Are all nonarchimedean valuations discrete?

Solution 1:

No, there is a ridiculous number (i.e., a big proper class) of nondiscrete non-Archimedean valuations. To see some of them, you need only consult a text or section of a text which treats general valuations, e.g. Chapter 17 of these notes.

In them I include a proof of the following fact: for any torsionfree commutative group $G$, there exists a total ordering $\leq$ on $G$ and a valuation ring $R$ with value group isomorphic to $(G,\leq)$.

I'm not sure what to make of the question "Why do we ignore them?" We don't. In some branches of mathematics -- like the theory of local fields -- discrete valuations are more important than non-discrete valuations, and in other branches of mathematics -- e.g. commutative algebra, certain parts of algebraic geometry -- one definitely needs to consider more general valuation rings.

Solution 2:

As Pete says, many of us do not ignore non-discrete valuations. However, I can explain why a text on class field theory might.
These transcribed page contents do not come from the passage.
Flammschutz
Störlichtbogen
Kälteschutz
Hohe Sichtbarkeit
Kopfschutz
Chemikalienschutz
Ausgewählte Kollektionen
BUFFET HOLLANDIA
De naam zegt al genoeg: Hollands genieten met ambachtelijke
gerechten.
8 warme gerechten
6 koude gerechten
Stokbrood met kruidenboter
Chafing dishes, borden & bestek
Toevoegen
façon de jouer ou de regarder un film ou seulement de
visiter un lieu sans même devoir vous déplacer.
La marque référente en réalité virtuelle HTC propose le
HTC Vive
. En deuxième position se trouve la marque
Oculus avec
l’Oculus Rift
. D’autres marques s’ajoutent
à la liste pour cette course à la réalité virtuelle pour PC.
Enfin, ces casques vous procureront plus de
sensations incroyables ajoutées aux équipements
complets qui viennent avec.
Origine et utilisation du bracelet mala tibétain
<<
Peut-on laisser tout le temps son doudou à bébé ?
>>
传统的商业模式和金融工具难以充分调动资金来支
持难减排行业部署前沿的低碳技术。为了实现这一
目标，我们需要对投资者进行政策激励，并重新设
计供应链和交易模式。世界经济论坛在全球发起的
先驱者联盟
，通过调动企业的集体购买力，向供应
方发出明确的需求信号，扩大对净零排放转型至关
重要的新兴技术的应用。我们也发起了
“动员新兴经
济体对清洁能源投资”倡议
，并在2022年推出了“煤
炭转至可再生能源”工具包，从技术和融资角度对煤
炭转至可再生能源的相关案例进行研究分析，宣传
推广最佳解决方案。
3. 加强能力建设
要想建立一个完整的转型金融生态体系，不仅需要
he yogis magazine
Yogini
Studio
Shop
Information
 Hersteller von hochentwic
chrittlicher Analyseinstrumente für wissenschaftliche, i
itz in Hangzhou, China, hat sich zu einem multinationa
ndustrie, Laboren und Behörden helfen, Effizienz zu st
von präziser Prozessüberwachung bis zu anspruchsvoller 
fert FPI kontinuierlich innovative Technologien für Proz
If $K$ is a finite extension of $\mathbb{Q}$, then all nonarchimedean valuations on $K$ are discrete. If your text expects to spend most of its time focused on such fields, that would explain its focus.
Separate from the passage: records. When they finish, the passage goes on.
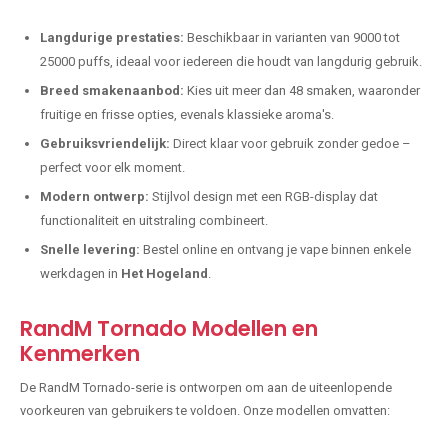
Langdurige prestaties:
Beschikbaar in varianten van 9000 tot
25000 puffs, ideaal voor iedereen die houdt van langdurig gebruik.
Breed smakenaanbod:
Kies uit meer dan 48 smaken, waaronder
fruitige en frisse opties, evenals klassieke aroma's.
Gebruiksvriendelijk:
Direct klaar voor gebruik zonder gedoe –
perfect voor elk moment.
Modern ontwerp:
Stijlvol design met een RGB-display dat
functionaliteit en uitstraling combineert.
Snelle levering:
Bestel online en ontvang je vape binnen enkele
werkdagen in
Het Hogeland
.
RandM Tornado Modellen en
Kenmerken
De RandM Tornado-serie is ontworpen om aan de uiteenlopende
voorkeuren van gebruikers te voldoen. Onze modellen omvatten: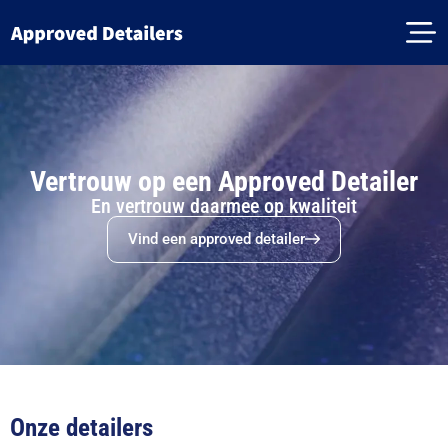
Vertrouw op een Approved Detailer
En vertrouw daarmee op kwaliteit
Vind een approved detailer
Onze detailers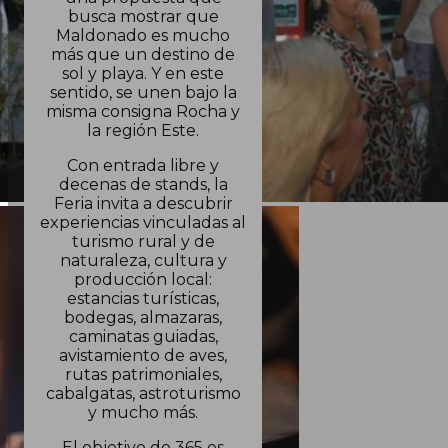
busca mostrar que
Maldonado es mucho
más que un destino de
sol y playa. Y en este
sentido, se unen bajo la
misma consigna Rocha y
la región Este.
Con entrada libre y
decenas de stands, la
Feria invita a descubrir
experiencias vinculadas al
turismo rural y de
naturaleza, cultura y
producción local:
estancias turísticas,
bodegas, almazaras,
caminatas guiadas,
avistamiento de aves,
rutas patrimoniales,
cabalgatas, astroturismo
y mucho más.
El objetivo de 365 es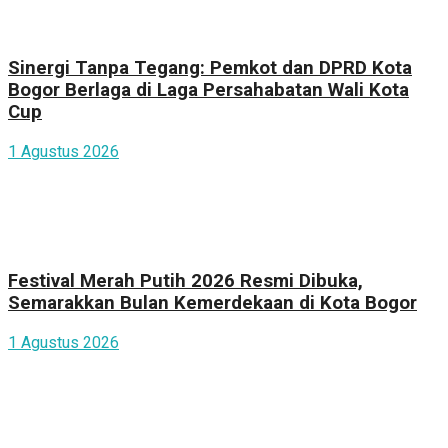
Sinergi Tanpa Tegang: Pemkot dan DPRD Kota
Bogor Berlaga di Laga Persahabatan Wali Kota
Cup
1 Agustus 2026
Festival Merah Putih 2026 Resmi Dibuka,
Semarakkan Bulan Kemerdekaan di Kota Bogor
1 Agustus 2026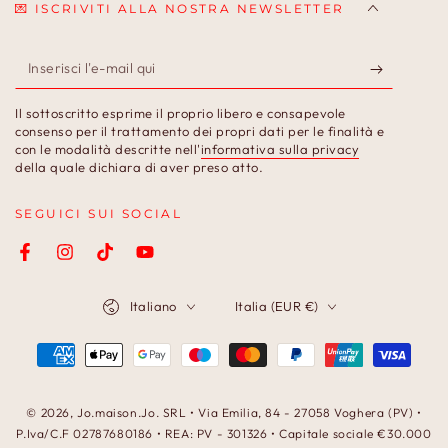
💌 ISCRIVITI ALLA NOSTRA NEWSLETTER
Inserisci
l'e-
Il sottoscritto esprime il proprio libero e consapevole
mail
consenso per il trattamento dei propri dati per le finalità e
con le modalità descritte nell'
informativa sulla privacy
qui
della quale dichiara di aver preso atto.
SEGUICI SUI SOCIAL
Facebook
Instagram
TikTok
YouTube
Lingua
Paese/Area
Italiano
Italia (EUR €)
geografica
Modalità
di
pagamento
© 2026,
Jo.maison.Jo
. SRL • Via Emilia, 84 - 27058 Voghera (PV) •
P.Iva/C.F 02787680186 • REA: PV - 301326 • Capitale sociale €30.000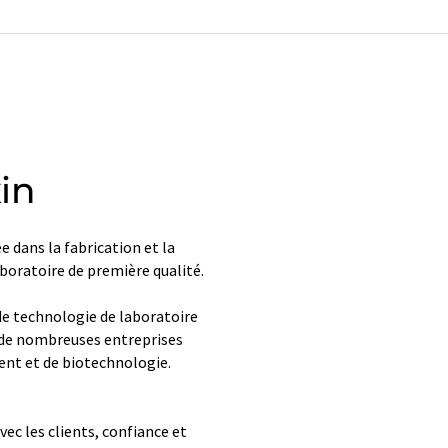
in
e dans la fabrication et la
boratoire de première qualité.
de technologie de laboratoire
s de nombreuses entreprises
ent et de biotechnologie.
vec les clients, confiance et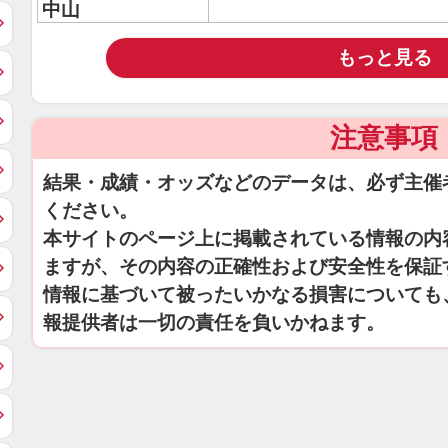
中山
もっと見る
注意事項
結果・成績・オッズなどのデータは、必ず主催
ください。
本サイトのページ上に掲載されている情報の内
ますが、その内容の正確性および安全性を保証
情報に基づいて被ったいかなる損害についても
報提供者は一切の責任を負いかねます。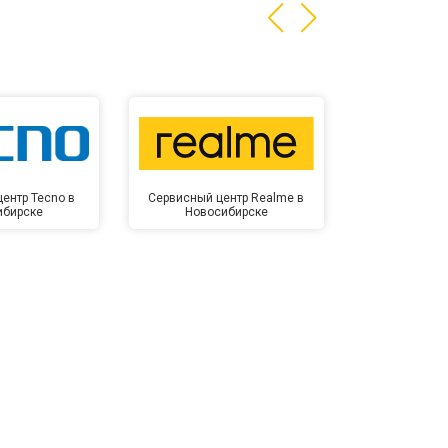
ентр Tecno в
Сервисный центр Realme в
Сервисный 
ибирске
Новосибирске
Новос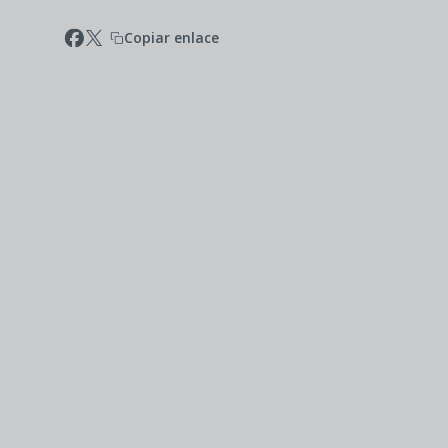
Copiar enlace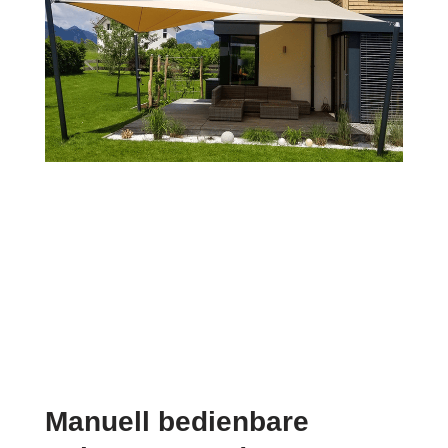
Manuell bedienbare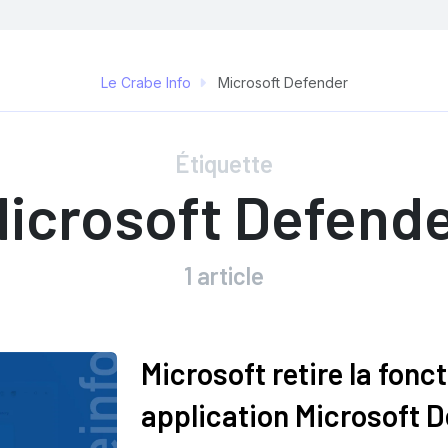
Le Crabe Info
Microsoft Defender
Étiquette
icrosoft Defend
1 article
Microsoft retire la fonc
application Microsoft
Proof: Any valuation on $K$ gives rise to a valuation on $\mathbb{Q}$. By the classification of valuations on $\mathbb{Q}$, it must be the $p$-adic valuation for some $p$. Normalize $v(p)$ to $1$. If you read your textbooks description of extending valuations from $\mathbb{Q}$ to $K$, you should see that the image lands in $(1/e) \mathbb{Z}$, where $e$ is the ramification degree, and is bounded by $[K:\mathbb{Q}]$. QED

For an example of a non-discrete valuation of interest in number theory, let $K$ be the extension of $\mathbb{Q}$ obtained by adjoining every $p^k$ root of unity, for every $k$. If $\zeta_{p^k}$ is a $p^k$-th root of $1$, then $v_p(\zeta_{p^k} -1 ) = 1/((p-1)p^{(k-1)})$. In particular, the extension of $v_p$ to $K$ is not discrete.